Court Ruling Creates Three-Way Race On Debit Rule

SIOUX FALLS, S.D. – A U.S. appellate court has approved Minnesota’s TCF Bank’s request for an expedited appeal of a lower court ruling denying a bid to block the Federal Reserve’s final rule on interchange charges, setting up a three-way race between the courts, the Fed and Congress on the controversial effort to limit the lucrative fees.

 

In its ruling, the U.S. Court of Appeals for the Eighth Circuit required the $15 billion bank to submit its brief by April 28 and the Fed to respond by May 12, with TCF given until May 23 to reply.
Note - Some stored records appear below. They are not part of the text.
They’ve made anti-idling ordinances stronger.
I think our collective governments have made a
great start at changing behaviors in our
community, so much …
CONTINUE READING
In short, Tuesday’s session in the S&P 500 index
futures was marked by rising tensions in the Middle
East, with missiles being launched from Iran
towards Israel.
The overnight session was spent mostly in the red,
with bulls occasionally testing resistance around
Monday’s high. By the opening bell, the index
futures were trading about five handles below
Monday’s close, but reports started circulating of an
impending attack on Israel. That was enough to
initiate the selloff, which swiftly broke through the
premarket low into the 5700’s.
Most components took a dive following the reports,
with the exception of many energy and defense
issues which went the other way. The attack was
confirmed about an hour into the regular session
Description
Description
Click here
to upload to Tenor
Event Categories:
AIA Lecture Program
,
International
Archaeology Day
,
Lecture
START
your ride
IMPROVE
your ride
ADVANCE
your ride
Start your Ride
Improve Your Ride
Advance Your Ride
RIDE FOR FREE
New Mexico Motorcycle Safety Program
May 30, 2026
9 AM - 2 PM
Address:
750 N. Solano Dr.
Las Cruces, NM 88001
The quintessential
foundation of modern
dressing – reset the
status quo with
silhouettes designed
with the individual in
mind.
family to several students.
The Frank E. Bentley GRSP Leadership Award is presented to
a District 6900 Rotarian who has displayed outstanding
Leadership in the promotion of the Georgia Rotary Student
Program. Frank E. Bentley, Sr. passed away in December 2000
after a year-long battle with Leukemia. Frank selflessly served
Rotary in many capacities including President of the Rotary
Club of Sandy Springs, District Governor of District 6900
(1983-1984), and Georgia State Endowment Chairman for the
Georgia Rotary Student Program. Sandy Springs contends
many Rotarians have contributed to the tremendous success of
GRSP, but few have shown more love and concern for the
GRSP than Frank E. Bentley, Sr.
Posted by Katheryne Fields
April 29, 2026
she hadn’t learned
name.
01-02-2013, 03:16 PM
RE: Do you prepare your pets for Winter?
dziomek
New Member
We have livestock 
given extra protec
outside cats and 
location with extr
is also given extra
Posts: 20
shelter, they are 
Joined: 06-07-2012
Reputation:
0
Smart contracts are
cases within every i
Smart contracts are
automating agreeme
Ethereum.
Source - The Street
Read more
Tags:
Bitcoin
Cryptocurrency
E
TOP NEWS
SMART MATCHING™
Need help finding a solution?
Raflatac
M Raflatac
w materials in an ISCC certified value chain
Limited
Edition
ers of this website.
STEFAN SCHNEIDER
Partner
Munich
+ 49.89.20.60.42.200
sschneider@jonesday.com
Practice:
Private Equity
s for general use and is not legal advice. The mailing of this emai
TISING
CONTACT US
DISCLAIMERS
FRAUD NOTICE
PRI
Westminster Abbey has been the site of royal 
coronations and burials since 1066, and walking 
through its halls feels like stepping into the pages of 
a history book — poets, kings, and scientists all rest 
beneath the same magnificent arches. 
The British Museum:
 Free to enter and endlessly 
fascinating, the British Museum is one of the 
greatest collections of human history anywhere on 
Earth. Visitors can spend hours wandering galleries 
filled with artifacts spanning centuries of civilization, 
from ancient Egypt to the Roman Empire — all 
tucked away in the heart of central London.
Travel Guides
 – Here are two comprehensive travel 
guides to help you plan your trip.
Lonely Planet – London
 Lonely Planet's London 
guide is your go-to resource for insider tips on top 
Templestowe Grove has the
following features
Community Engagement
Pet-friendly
Oral arguments would be held in June.

 

The court schedule brushes closely against a July 21 deadline for the Fed to implement a final rule.

 

Meantime, TCF and the other banks, along with credit unions, are lobbying Congress to delay the impending deadline to allow the Fed up to two years to study the interchange issue.

 

The appeals court schedule is likely to conflict with the Fed’s own timetable, which will include approving a final rule prior to the implementation date, so as to give banks and credit union proper lead-in time to plan for implementation.

 

The banks and credit unions are fighting over some $20 billion in debit fees they earned last year, which the Durbin amendment to last year’s Wall Street reform bill would cut by as much as two-thirds. The fees were especially lucrative for credit unions, who earned an estimated $2.6 billion in interchange in 2010, according to CUNA.